Four Ways to Keep Your Credit Healthy in a Crunch
With less liquidity in the market, some credit issuers are tightening their standards for loans and restricting access to credit. This can make it tough to get a car loan or mortgage if your credit rating is less than ideal. If your credit is so clean it sparkles, we have tips to keep it that way; if your rating could use a rescue, these tips will work for you, too.
- Know your FICO score. You can get a credit history from each of the three major credit bureaus by going to annualcreditreport.com. To get your credit rating, however, you may have to pay for them at myfico.com. Requesting your own credit report, if done through authorized agencies, will not impact your rating. A high score (750 or above) will enable you to negotiate for the best interest rates on credit cards, for example. It will also make borrowing easier if you're in the market for an auto loan or a mortgage. In 2007, 83% of people who applied for a car loan got one.

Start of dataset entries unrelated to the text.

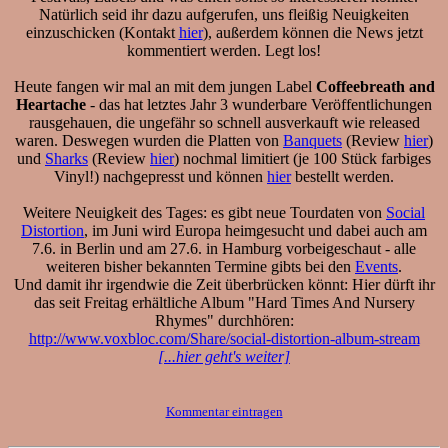
Natürlich seid ihr dazu aufgerufen, uns fleißig Neuigkeiten
einzuschicken (Kontakt
hier
), außerdem können die News jetzt
kommentiert werden. Legt los!
Heute fangen wir mal an mit dem jungen Label
Coffeebreath and
Heartache
- das hat letztes Jahr 3 wunderbare Veröffentlichungen
rausgehauen, die ungefähr so schnell ausverkauft wie released
waren. Deswegen wurden die Platten von
Banquets
(Review
hier
)
und
Sharks
(Review
hier
) nochmal limitiert (je 100 Stück farbiges
Vinyl!) nachgepresst und können
hier
bestellt werden.
Weitere Neuigkeit des Tages: es gibt neue Tourdaten von
Social
Distortion
, im Juni wird Europa heimgesucht und dabei auch am
7.6. in Berlin und am 27.6. in Hamburg vorbeigeschaut - alle
weiteren bisher bekannten Termine gibts bei den
Events
.
Und damit ihr irgendwie die Zeit überbrücken könnt: Hier dürft ihr
das seit Freitag erhältliche Album "Hard Times And Nursery
Rhymes" durchhören:
http://www.voxbloc.com/Share/social-distortion-album-stream
[...hier geht's weiter]
Kommentar eintragen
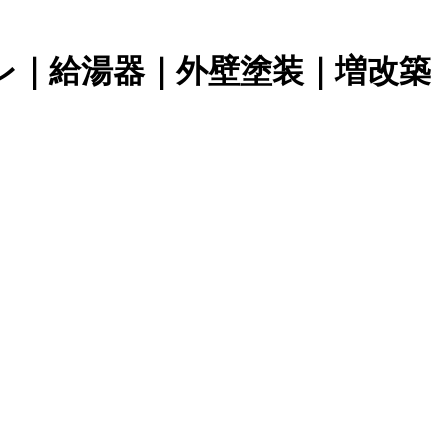
レ｜給湯器｜外壁塗装｜増改築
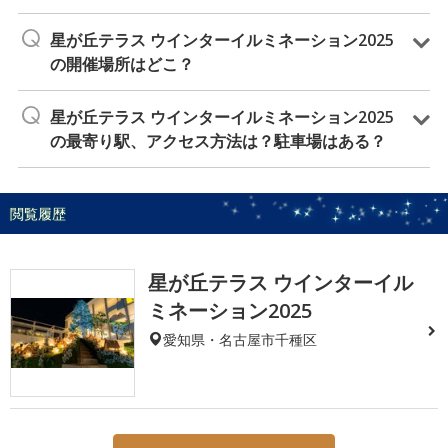
星が丘テラス ウインターイルミネーション2025
の開催場所はどこ？
星が丘テラス ウインターイルミネーション2025
の最寄り駅、アクセス方法は？駐車場はある？
閲覧履歴
星が丘テラス ウインターイル
ミネーション2025
愛知県・名古屋市千種区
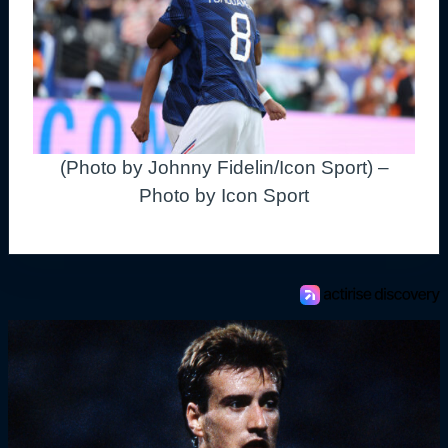
(Photo by Johnny Fidelin/Icon Sport) –
Photo by Icon Sport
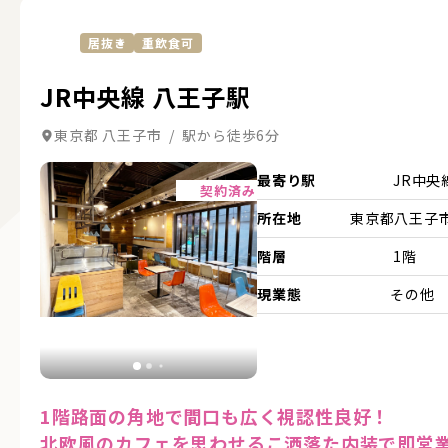
居抜き
重飲食可
JR中央線 八王子駅
東京都 八王子市 / 駅から徒歩6分
詳細を見る
最寄り駅
JR中央
契約済み
所在地
東京都八王子市.
階層
1階
現業態
その他
1階路面の角地で間口も広く視認性良好！
北欧風のカフェを思わせるこ洒落た内装で即営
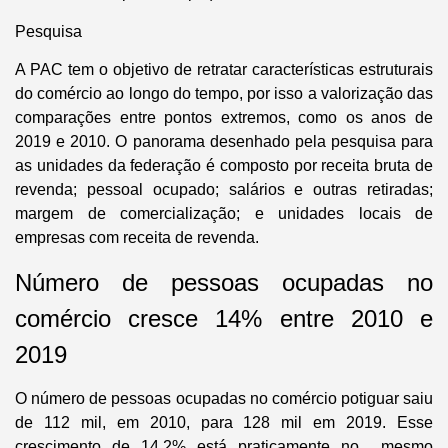
Pesquisa
A PAC tem o objetivo de retratar características estruturais
do comércio ao longo do tempo, por isso a valorização das
comparações entre pontos extremos, como os anos de
2019 e 2010. O panorama desenhado pela pesquisa para
as unidades da federação é composto por receita bruta de
revenda; pessoal ocupado; salários e outras retiradas;
margem de comercialização; e unidades locais de
empresas com receita de revenda.
Número de pessoas ocupadas no
comércio cresce 14% entre 2010 e
2019
O número de pessoas ocupadas no comércio potiguar saiu
de 112 mil, em 2010, para 128 mil em 2019. Esse
crescimento de 14,2% está praticamente no mesmo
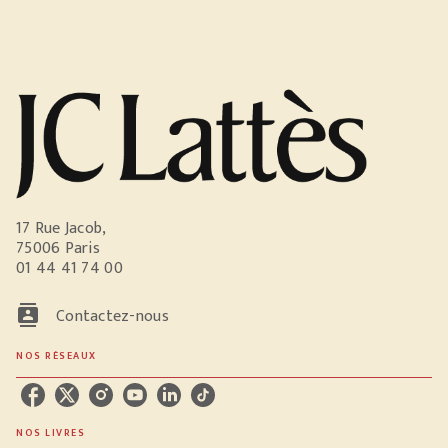
17 Rue Jacob,
75006 Paris
01 44 41 74 00
contacts
Contactez-nous
NOS RÉSEAUX
NOS LIVRES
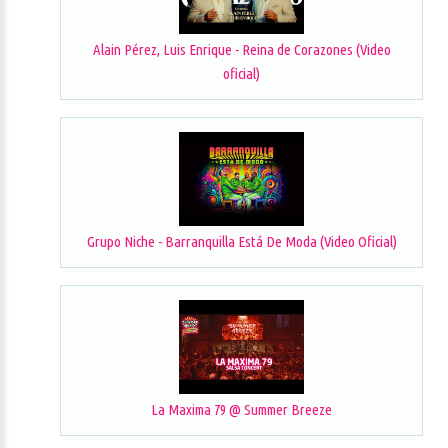
Alain Pérez, Luis Enrique - Reina de Corazones (Video
oficial)
Grupo Niche - Barranquilla Está De Moda (Video Oficial)
La Maxima 79 @ Summer Breeze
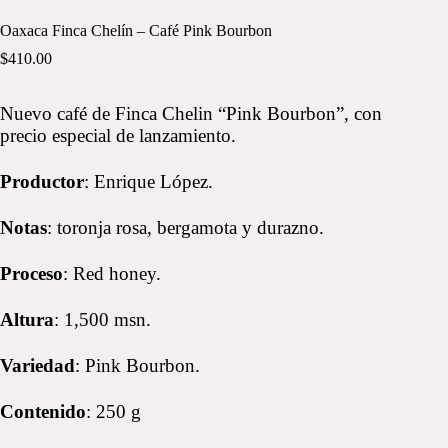
Oaxaca Finca Chelín – Café Pink Bourbon
$
410.00
Nuevo café de Finca Chelin “Pink Bourbon”, con
precio especial de lanzamiento.
Productor
: Enrique López.
Notas
: toronja rosa, bergamota y durazno.
Proceso
: Red honey.
Altura
: 1,500 msn.
Variedad
: Pink Bourbon.
Contenido
: 250 g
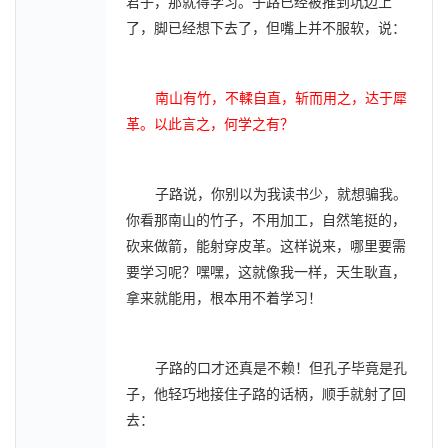
君子，那就得学习。子路已经被推到坑边上
了，脚已经想下去了，但嘴上并不服软，说：
南山有竹，不輮自直，斩而用之，达于犀
革。以此言之，何学之有？
子路说，你别以为我读书少，就想骗我。
你看那南山的竹子，不用加工，自然笔挺的，
砍来做箭，能射穿皮革。这样说来，哪里要需
要学习呢？嘿嘿，这就像我一样，天生耿直，
拿来就能用，根本用不着学习！
子路的口才还真是不赖！但孔子毕竟是孔
子，他轻巧地接住子路的话柄，顺手就射了回
去：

This year, only 60% of applications are approved.
- Know your limits. Some credit card issuers are lowering the amount of credit available to users. You want to keep your borrowing to 30% of your limit or less-even if you pay off your balance every month. FICO likes to see a healthy gap between the amount you owe and the maximum limit of debt allowed on your cards.
- Don't close old cards; choose new cards carefully. Longevity matters, and a lengthy history of responsible behavior can only help. Common wisdom used to be to close out accounts that are no longer active, but that can shorten your credit history. One word of warning: many credit card issuers are closing down accounts that have been inactive for more than a year. You may want to make a purchase on that card to keep it active. On the other hand, don't open a bunch of new cards in hopes of increasing your available limit-too many cards too quickly looks risky to lenders.
- Don't radically change your spending habits. Issuers are watching for behaviors that may indicate a borrower is having financial difficulties. Revolving credit debt instead of paying it off, for example, or sending smaller payments can trigger an issuer to lower credit limits, which in turn can negatively impact your FICO score.